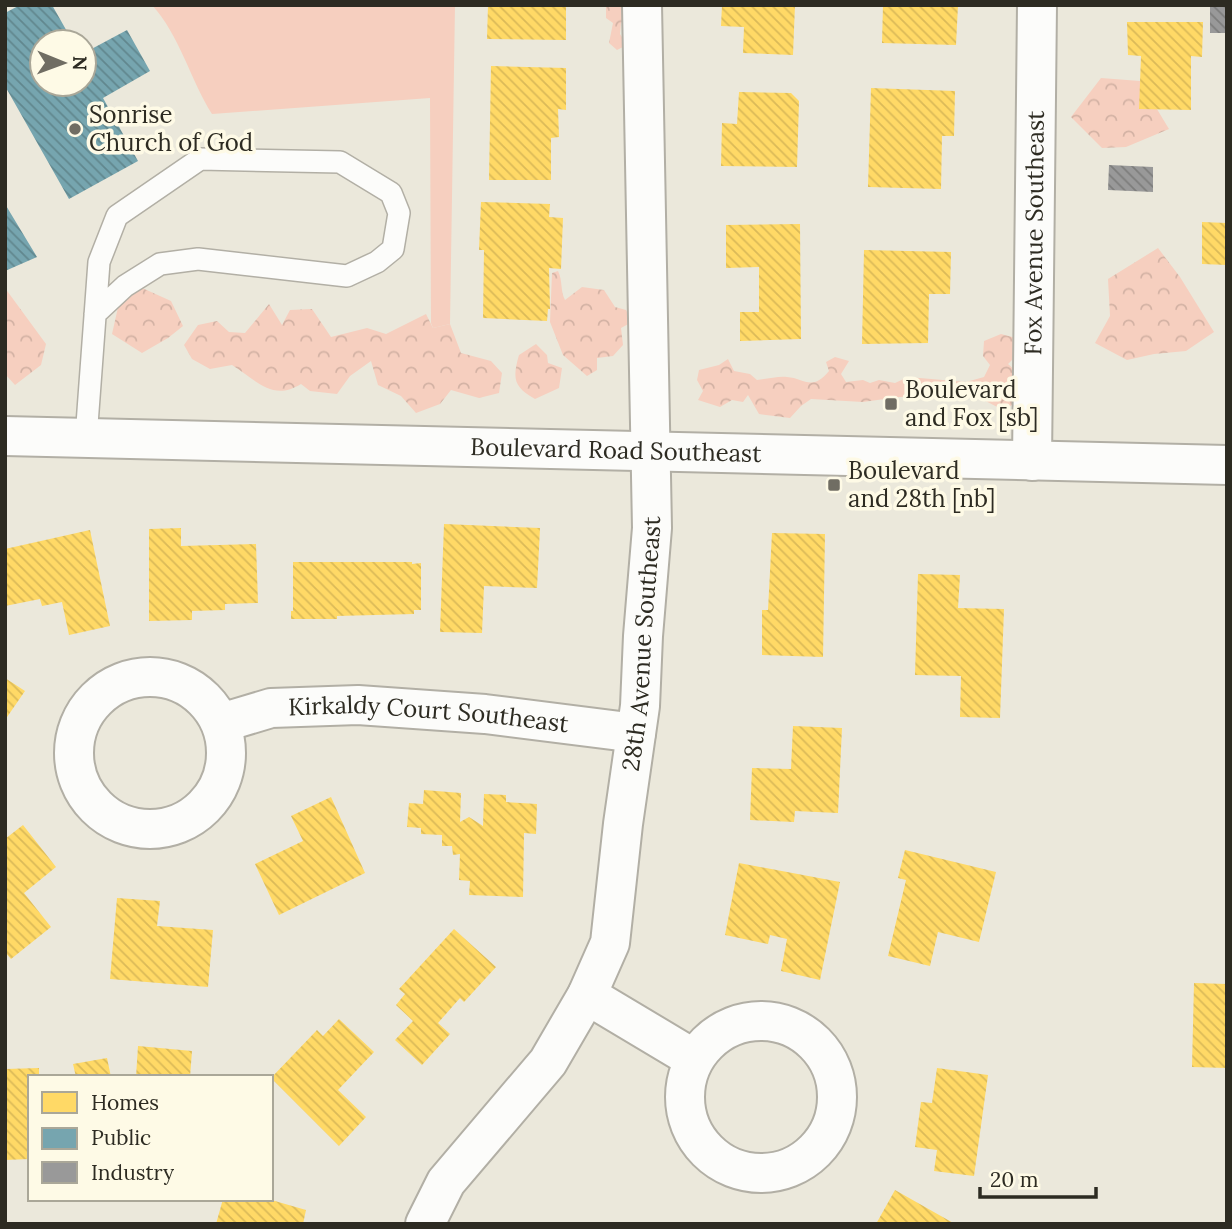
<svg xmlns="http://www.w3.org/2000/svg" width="1232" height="1229" font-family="Lora,serif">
<defs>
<pattern id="forest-crowns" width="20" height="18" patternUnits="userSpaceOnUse" patternTransform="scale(1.75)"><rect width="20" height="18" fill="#f6cfbf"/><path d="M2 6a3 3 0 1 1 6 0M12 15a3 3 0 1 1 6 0" fill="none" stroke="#d3b2a4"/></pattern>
<pattern id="homes-back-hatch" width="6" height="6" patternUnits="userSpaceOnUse" patternTransform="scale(1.75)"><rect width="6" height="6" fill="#ffd966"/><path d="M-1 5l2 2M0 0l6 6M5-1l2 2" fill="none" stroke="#dbba58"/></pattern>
<pattern id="public-back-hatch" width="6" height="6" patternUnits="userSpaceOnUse" patternTransform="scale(1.75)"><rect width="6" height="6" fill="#76a5af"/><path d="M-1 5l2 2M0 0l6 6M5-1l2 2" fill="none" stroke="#61878e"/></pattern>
<pattern id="industry-back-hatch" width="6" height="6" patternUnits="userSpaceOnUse" patternTransform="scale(1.75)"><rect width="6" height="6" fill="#999"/><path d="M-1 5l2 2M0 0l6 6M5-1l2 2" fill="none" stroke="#7d7d7c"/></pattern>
</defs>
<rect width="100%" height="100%" fill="#ebe8db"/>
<path fill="#f6cfbf" d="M152 5H455L450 324 433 328 431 323 430 98 212 114C191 81 179 34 152 5Z"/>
<path fill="url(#forest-crowns)" d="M606 5H632V16L621 23 620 34 627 45 617 50 609 43 613 23 606 18Z
M1101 78 1140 81 1169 129 1126 147 1102 148 1071 117Z
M1158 248 1180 277 1214 332 1186 351 1154 354 1127 360 1095 343 1110 316 1108 279Z
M558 271C563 281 560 291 565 300L582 287 604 290 615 307 626 310 632 322 621 328 623 345 613 356 597 358V370L587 376 563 355 550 322 552 273Z
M140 287 171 301 183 326 168 338 142 353 112 334 119 303Z
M5 288 46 344 41 365 15 385 5 374Z
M269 304 282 325 290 310 312 309 331 337 367 328 386 334 426 314 433 328 450 324 461 353 491 361 502 373 499 393 479 398 451 390 440 404 416 413 401 396 378 385 371 361 350 376 337 394 310 391 301 384C272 402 256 380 232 365L210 369 192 359 184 345 198 325 217 321 229 332 245 333Z
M1001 334 1016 338 1019 353 1008 364 1019 374 1014 404 1003 410 976 396 899 397 863 402 811 399 801 406 790 418 759 414 748 395 743 402 732 400 720 407 698 400 703 391 697 380 699 370 719 365 728 359 734 371 750 374 757 380C767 379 778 376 787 377 804 378 812 392 829 371L826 362 835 357 849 361 841 374 846 382 863 380 870 383 879 380 895 383 908 377 966 382 984 377 990 365 983 356 984 341Z
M536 344 547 355 548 363 562 368 559 388 535 399C514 387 512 379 519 355Z"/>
<path fill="url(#homes-back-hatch)" d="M488 5H566V40L487 39Z
M722 5H795L793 55 743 53 744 27 721 26Z
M883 5H958L956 45 882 43Z
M1127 22H1203L1202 57 1191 56V110L1139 109 1141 56 1128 55Z
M491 66 566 68V110L558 109 559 137 551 138V180H489Z
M871 88 955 91 954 136H942L941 189 868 187Z
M739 92 791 93 799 101 797 167 721 166 722 123 737 124Z
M481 202 550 204 549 217 563 218 561 269 549 268 550 309H548L547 321 483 318 484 250H479Z
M1202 222 1227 223V265L1202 264Z
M800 224 801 339 740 341V312H759V267L726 268V225Z
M864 250 951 252 950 294H929L928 343 862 344Z
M444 524 540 528 537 588 484 586 482 633 440 632Z
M181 528V546L256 544 258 603 225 604V610L192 611V620L149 621V529Z
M90 530 110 626 69 635 62 602 42 606 40 599 5 606V549Z
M772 533 825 534 823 657 762 655V610H768Z
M293 562H412V564L421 563V610H414V614L337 616V619H291V611H293Z
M918 574 960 575 958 608 1004 609 1000 718 960 717 961 676 915 675Z
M5 678 25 691 5 720Z
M793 726 842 728 838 813 795 811 794 822 750 820 752 768 791 769Z
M424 790 461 793 460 822 469 817 483 826 484 794 506 795V802L537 804 536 834 524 833 523 897 469 895 470 881 459 880 460 854 453 855 452 846H442V835L421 834V828L407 827 409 803 423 804Z
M331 797 365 873 279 915 255 864 303 841 291 816Z
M23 825 56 867 24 893 51 927 11 959 5 952V839Z
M905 850 996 872 979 942 938 932 930 966 888 956 906 880 898 878Z
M739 863 840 882 820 980 781 971 787 939 770 935 768 944 725 935Z
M117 898 160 901 157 926 213 930 208 987 110 979Z
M454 929 496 967 464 1002 460 998 438 1023 450 1034 422 1065 395 1040 413 1021 396 1005 405 994 399 989Z
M1194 983 1227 984V1068L1192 1067Z
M339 1019 374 1052 338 1090 366 1117 339 1146 271 1078 317 1030 323 1036Z
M138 1046 192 1051 190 1077H136Z
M107 1058 111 1077H76L73 1064Z
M39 1068V1077H30V1159L5 1160V1069Z
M937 1068 988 1075 974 1176 934 1171 937 1150 915 1147 921 1102 932 1103Z
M895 1190 955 1224H876Z
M223 1199H268L306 1210 303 1224H216Z"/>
<path fill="url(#public-back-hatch)" d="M20 5H52L73 42H42V84H84V53L127 30 150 71 103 98 138 161 69 199 5 86V13Z
M5 204 37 257 5 271Z"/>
<path fill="url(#industry-back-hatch)" d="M1210 5H1227V33H1210Z
M1109 165 1153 167V192L1108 190Z"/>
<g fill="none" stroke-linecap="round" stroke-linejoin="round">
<g stroke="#b2afa5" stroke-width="24">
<path id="lane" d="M86 438 99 262 117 216 200 159 340 162 391 193 399 213 393 249 377 262 347 276 198 259 160 264 125 286 95 314"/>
</g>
<g stroke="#b2afa5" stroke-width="42">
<g id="street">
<path id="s1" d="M1032 461 1037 5"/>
<circle cx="150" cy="753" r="76"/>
<path id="s2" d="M221 723 271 708 358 705 485 714 636 733"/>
<path d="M587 995 694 1059"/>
<circle cx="761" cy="1097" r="76"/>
<path id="s3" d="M425 1224 446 1182 548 1062 587 995 610 943 623 824 640 706 643 636 652 528 642 5"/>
</g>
</g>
<g stroke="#b2afa5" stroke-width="42">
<g id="secondary">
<path id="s4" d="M5 436 1227 465"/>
</g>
</g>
<use href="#lane" stroke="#fcfcfa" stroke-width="21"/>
<use href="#street" stroke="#fcfcfa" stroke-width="38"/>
<use href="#secondary" stroke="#fcfcfa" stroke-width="38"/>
</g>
<g fill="#706d63" stroke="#fefae6" stroke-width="2.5">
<circle cx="75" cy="129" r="7"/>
<rect x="884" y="397" width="14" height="14" rx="3.5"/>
<rect x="827" y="478" width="14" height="14" rx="3.5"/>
</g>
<g text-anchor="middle" stroke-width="7" stroke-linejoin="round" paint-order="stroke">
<g font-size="24" fill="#2d2b22" stroke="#fefae6" text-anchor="start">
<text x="89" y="123">Sonrise<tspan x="89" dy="28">Church of God</tspan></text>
<text x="905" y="398">Boulevard<tspan x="905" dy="28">and Fox [sb]</tspan></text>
<text x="848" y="479">Boulevard<tspan x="848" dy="28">and 28th [nb]</tspan></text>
</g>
<g font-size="24" fill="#2d2b22" stroke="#fefae6">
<text dy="8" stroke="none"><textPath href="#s1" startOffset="228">Fox Avenue Southeast</textPath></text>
<text dy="8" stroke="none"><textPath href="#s4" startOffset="611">Boulevard Road Southeast</textPath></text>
<text dy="8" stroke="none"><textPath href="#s3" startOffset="640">28th Avenue Southeast</textPath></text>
<text dy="8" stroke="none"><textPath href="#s2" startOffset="210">Kirkaldy Court Southeast</textPath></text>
</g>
</g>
<rect width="1232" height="1229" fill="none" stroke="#2d2b22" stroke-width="14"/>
<rect x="28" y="1075" width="245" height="126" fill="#fefae6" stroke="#aaa798" stroke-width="2"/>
<rect x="42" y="1092" width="35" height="21" fill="#ffd966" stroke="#aaa798" stroke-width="2"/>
<text x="91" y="1110" font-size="21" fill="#2d2b22">Homes</text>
<rect x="42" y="1128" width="35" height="21" fill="#76a5af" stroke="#aaa798" stroke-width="2"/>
<text x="91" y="1145" font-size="21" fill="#2d2b22">Public</text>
<rect x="42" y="1162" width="35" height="21" fill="#999999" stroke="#aaa798" stroke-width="2"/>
<text x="91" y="1180" font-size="21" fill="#2d2b22">Industry</text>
<g transform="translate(63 63) rotate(91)"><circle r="33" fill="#fefae6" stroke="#aaa798" stroke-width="2"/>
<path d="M0-5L12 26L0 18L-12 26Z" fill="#706d63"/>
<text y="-10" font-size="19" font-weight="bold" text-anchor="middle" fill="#2d2b22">N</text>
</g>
<path d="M980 1187v10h116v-10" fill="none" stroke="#2d2b22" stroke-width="3.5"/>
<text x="990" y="1187" font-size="21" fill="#2d2b22" stroke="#fefae6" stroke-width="5" paint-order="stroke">20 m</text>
</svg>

▶ **WHAT IS BEING ASKED**
The lines you need are those holding the word "middle"; copy each of them from the material above.

▶ **ANSWER BOX**
<g text-anchor="middle" stroke-width="7" stroke-linejoin="round" paint-order="stroke">
<text y="-10" font-size="19" font-weight="bold" text-anchor="middle" fill="#2d2b22">N</text>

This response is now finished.